In this presentation, I will introduce our work on MyoSuite and highlight two new studies that leveraged this platform to study physiological sensory-motor dexterous and agile behaviors. In the first study, MyoDex, I will be showing how, by using human-like complex multi-task learning, we can create representations that generalize across tasks. This generalization is supported by the emergence of coordinated muscular activation patterns activated as a unit: muscle synergies. In the second study, by using a representation based on muscle synergies (Synergistic Action Representation, SAR), I will show how it is possible to easily generalize to new tasks. Using this approach, AI agents can manipulate hundreds of distinct objects robustly, outperforming SOTA by approximately 40% while simultaneously being up to 4x more efficient in learning new contact-rich dexterous manipulation tasks! Beyond manipulation, the same approach can also be applied to locomotion.
These results demonstrate that AI-driven approaches, when aligned with human physiological constraints, can uncover the same physiological priors humans rely on for motor control. This has far-reaching implications for creating physiological digital twins capable of capturing individual motor control capabilities.
Aalborg University, Denmark
Modeling, sensing and control of human-robot interaction in wearable exoskeletons
Abstract: Wearable exoskeleton technology is being advanced rapidly for broad applications. An essential issue in exoskeleton development is the human-robot interaction, which requires comprehensive study in modeling, interaction sensing and control at kinematic, physiological and cognitive levels. This talk will provide a brief overview of wearable technology development at the Exoskeleton Lab, Aalborg University, addressing research challenges in human-exoskeleton interaction. Novel design and sensing methods will be presented, along with application examples.
Tsinghua University, China
Self Model for Embodied Intelligence: Building Neural Representation from the Bottom Up
Abstract: Consciousness refers to the ability of individuals to be aware of their own state, behavior, and emotion.
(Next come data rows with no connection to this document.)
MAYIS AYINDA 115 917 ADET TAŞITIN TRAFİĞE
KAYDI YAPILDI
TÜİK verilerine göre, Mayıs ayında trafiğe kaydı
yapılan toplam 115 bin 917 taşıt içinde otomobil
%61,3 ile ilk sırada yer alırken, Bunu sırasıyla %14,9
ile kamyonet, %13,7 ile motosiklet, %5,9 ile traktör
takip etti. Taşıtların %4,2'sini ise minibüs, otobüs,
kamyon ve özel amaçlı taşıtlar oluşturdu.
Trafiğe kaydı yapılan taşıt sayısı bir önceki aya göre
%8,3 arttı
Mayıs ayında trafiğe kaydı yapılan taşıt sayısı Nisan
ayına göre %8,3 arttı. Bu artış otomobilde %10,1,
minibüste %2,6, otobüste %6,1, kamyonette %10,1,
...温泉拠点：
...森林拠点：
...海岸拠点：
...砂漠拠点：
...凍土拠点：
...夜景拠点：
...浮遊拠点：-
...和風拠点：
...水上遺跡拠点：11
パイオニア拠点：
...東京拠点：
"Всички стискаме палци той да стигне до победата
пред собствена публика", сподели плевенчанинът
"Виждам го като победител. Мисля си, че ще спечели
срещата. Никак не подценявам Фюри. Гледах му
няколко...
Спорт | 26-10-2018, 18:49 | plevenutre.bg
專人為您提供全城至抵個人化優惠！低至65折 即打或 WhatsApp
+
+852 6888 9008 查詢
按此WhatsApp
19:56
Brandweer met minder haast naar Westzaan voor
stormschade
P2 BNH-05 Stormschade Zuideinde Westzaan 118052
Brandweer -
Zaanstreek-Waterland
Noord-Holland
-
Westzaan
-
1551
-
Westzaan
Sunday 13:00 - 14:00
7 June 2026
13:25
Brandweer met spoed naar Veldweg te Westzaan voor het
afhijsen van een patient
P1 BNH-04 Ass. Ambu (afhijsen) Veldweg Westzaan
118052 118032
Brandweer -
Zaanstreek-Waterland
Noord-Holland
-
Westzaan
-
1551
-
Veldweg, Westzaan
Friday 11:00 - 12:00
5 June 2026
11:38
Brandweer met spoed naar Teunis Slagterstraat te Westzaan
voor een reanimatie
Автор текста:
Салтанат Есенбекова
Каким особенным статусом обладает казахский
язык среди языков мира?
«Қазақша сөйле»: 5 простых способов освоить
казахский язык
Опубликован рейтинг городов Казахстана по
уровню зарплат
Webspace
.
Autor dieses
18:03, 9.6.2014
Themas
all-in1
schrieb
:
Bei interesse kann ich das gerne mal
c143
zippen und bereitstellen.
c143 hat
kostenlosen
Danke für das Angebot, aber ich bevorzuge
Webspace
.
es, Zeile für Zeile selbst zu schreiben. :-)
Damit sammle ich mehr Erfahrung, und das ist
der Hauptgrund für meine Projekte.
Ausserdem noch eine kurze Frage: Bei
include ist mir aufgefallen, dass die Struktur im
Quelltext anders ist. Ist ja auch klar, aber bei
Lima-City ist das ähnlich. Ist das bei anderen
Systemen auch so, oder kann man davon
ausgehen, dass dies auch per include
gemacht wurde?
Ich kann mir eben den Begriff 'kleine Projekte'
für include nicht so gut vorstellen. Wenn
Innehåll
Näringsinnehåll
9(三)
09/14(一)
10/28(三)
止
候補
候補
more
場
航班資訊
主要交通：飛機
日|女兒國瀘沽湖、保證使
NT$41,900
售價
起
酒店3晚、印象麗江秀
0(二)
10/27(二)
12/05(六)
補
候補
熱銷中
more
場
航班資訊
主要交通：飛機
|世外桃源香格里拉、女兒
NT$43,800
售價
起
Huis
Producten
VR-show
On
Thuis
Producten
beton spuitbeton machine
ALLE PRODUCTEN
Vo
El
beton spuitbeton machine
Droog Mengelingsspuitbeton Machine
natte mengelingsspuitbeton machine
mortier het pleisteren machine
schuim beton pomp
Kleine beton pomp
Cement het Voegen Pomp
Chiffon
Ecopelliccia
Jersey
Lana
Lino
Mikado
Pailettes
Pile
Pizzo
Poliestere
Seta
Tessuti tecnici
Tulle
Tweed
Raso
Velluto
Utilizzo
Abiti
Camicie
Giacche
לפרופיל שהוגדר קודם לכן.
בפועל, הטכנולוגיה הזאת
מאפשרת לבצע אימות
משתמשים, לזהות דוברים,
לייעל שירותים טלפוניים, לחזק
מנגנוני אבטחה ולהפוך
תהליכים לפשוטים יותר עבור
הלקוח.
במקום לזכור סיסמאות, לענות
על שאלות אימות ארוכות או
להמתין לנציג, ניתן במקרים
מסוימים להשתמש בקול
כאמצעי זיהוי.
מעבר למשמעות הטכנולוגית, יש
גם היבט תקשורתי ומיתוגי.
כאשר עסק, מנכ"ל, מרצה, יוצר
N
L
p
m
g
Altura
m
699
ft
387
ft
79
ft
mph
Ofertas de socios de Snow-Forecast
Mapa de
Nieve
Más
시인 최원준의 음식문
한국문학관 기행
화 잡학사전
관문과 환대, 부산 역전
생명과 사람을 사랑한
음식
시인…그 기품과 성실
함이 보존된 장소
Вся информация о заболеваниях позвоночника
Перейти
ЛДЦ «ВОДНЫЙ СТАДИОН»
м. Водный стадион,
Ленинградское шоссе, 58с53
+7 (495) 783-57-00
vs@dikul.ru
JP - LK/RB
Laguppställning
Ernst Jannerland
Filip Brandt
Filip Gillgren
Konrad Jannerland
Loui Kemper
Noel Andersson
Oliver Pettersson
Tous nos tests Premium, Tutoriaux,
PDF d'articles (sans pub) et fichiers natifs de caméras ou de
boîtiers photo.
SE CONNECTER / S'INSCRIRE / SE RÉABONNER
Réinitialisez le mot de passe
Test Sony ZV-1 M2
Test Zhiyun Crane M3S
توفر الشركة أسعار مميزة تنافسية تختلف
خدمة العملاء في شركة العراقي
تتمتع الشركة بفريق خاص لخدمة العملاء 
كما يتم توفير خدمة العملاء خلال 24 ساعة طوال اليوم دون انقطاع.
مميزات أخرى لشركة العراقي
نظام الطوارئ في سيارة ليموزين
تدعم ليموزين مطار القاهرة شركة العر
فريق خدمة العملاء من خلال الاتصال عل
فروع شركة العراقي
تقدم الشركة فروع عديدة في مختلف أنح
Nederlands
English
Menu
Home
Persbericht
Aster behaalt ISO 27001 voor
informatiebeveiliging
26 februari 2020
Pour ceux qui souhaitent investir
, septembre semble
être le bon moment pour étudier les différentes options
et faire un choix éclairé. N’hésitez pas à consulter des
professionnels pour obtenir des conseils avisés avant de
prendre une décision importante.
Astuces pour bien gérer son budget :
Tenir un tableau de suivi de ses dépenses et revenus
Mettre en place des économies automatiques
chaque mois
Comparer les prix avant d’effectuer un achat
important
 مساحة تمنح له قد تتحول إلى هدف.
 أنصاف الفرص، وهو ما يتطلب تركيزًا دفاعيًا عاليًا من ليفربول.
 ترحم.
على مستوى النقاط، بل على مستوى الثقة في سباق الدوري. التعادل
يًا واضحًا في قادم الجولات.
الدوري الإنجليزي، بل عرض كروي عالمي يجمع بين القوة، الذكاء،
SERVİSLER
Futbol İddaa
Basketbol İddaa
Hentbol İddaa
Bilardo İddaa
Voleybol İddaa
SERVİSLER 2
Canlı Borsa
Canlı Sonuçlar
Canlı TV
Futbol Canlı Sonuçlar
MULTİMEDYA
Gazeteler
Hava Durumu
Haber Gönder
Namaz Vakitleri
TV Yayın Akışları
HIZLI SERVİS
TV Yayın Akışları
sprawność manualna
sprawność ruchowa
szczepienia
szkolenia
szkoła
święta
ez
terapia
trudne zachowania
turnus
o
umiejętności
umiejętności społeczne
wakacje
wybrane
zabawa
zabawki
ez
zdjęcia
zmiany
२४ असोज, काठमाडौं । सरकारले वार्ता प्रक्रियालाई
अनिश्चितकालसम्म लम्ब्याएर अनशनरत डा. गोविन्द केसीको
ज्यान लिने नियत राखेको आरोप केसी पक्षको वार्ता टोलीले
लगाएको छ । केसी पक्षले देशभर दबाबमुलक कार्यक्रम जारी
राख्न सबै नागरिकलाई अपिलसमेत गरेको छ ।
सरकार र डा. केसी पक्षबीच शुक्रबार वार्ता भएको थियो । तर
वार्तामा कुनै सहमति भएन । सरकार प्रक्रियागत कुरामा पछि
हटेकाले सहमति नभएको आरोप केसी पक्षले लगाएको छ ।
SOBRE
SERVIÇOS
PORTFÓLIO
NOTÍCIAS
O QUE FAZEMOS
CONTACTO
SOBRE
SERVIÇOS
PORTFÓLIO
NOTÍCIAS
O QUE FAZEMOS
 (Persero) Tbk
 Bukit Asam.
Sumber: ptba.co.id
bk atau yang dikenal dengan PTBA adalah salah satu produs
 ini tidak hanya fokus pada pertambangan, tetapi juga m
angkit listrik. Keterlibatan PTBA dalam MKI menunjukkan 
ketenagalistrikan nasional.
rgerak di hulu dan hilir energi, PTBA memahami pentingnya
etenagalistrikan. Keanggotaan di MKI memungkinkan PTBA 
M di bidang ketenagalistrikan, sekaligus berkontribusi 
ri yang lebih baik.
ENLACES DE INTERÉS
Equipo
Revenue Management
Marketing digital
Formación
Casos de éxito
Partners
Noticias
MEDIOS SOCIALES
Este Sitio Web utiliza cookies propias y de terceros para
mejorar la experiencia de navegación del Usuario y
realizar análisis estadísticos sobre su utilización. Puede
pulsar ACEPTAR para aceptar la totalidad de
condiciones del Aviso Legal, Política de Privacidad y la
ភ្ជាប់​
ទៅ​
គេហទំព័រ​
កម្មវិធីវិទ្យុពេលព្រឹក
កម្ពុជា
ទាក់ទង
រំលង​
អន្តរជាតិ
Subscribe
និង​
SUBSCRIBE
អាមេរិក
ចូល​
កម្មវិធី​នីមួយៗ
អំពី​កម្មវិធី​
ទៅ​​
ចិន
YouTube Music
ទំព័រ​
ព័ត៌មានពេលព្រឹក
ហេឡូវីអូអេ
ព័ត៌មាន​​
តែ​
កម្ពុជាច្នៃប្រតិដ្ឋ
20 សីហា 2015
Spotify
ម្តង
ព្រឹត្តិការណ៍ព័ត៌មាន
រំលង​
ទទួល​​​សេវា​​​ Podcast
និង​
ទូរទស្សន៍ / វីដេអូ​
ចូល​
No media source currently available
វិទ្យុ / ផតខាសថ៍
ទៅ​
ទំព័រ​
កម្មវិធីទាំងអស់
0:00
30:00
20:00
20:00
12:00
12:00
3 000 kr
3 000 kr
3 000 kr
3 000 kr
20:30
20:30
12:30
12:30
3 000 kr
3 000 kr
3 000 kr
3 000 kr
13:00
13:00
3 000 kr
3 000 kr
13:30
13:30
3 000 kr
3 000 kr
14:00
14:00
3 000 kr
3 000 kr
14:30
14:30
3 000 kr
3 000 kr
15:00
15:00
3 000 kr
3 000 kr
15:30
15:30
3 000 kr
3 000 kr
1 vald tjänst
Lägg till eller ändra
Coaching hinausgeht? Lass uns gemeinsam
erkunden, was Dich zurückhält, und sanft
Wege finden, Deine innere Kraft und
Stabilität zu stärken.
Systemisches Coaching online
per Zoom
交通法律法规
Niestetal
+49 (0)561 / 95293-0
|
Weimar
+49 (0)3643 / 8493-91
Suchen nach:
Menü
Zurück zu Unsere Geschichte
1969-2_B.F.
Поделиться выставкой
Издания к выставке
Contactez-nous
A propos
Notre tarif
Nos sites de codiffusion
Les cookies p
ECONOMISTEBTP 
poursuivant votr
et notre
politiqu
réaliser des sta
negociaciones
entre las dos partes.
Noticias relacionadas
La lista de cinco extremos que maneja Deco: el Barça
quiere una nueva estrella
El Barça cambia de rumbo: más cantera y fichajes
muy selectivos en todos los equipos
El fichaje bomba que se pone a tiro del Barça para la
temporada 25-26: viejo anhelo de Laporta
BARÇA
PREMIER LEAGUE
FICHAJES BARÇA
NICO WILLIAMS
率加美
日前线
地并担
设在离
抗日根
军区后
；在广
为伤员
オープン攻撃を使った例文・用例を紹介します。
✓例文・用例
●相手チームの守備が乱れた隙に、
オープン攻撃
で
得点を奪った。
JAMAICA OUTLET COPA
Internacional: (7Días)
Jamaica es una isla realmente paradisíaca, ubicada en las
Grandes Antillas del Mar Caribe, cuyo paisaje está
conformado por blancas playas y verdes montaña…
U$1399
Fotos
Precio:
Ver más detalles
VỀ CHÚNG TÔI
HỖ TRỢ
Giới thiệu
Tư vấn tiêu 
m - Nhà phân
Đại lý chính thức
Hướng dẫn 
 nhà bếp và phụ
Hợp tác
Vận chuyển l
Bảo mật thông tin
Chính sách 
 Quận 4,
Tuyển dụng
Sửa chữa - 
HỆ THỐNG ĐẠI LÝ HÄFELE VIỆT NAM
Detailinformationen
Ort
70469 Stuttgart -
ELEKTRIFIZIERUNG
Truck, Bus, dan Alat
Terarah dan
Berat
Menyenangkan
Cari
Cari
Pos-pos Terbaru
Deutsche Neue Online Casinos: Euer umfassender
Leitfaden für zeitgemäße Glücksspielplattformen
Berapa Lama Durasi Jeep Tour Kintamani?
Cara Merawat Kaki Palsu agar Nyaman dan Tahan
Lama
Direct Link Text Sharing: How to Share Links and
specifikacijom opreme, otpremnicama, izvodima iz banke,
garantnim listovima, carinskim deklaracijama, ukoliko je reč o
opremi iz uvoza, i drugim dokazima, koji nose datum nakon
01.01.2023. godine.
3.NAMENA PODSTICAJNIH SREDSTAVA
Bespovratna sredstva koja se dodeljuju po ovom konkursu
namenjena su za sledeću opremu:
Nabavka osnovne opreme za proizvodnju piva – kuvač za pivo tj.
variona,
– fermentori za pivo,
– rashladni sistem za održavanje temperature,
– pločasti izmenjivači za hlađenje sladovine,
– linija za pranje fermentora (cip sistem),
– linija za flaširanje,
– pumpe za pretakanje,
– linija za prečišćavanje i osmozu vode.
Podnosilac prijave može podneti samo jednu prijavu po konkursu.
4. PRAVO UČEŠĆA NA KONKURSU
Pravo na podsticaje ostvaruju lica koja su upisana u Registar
The self-model for embodied intelligence plays an important role in understanding human behavior and self-consciousness. This work constructed a comprehensive model of the human musculoskeletal system and part of the peripheral motor nervous system. Through online optimization and reinforcement learning methods in high-dimensional spaces, we can simulate the perception and control of the human body's neuro-muscular-skeletal dynamics process. The self-model of embodied intelligence may help us understand the neural control of movement from the bottom up.
NTT Communication Science Laboratories, Japan
Why humans make errors
Abstract: Unlike robots, humans are unable to reproduce the same movement precisely. The consensus in neuroscience is that this movement variability comes from noise in the muscles, which scales with activation size. But an increasing body of evidence suggests that something is amiss with this explanation. In this talk, I propose that movement variability is primarily due to mistimed muscle activity. I will present several behavioral experiments to support this hypothesis, and show how computational modelling of mistimed muscles may even explain the coordination problems caused by degenerative diseases that damage the brain such as Huntington's and Parkinson's disease.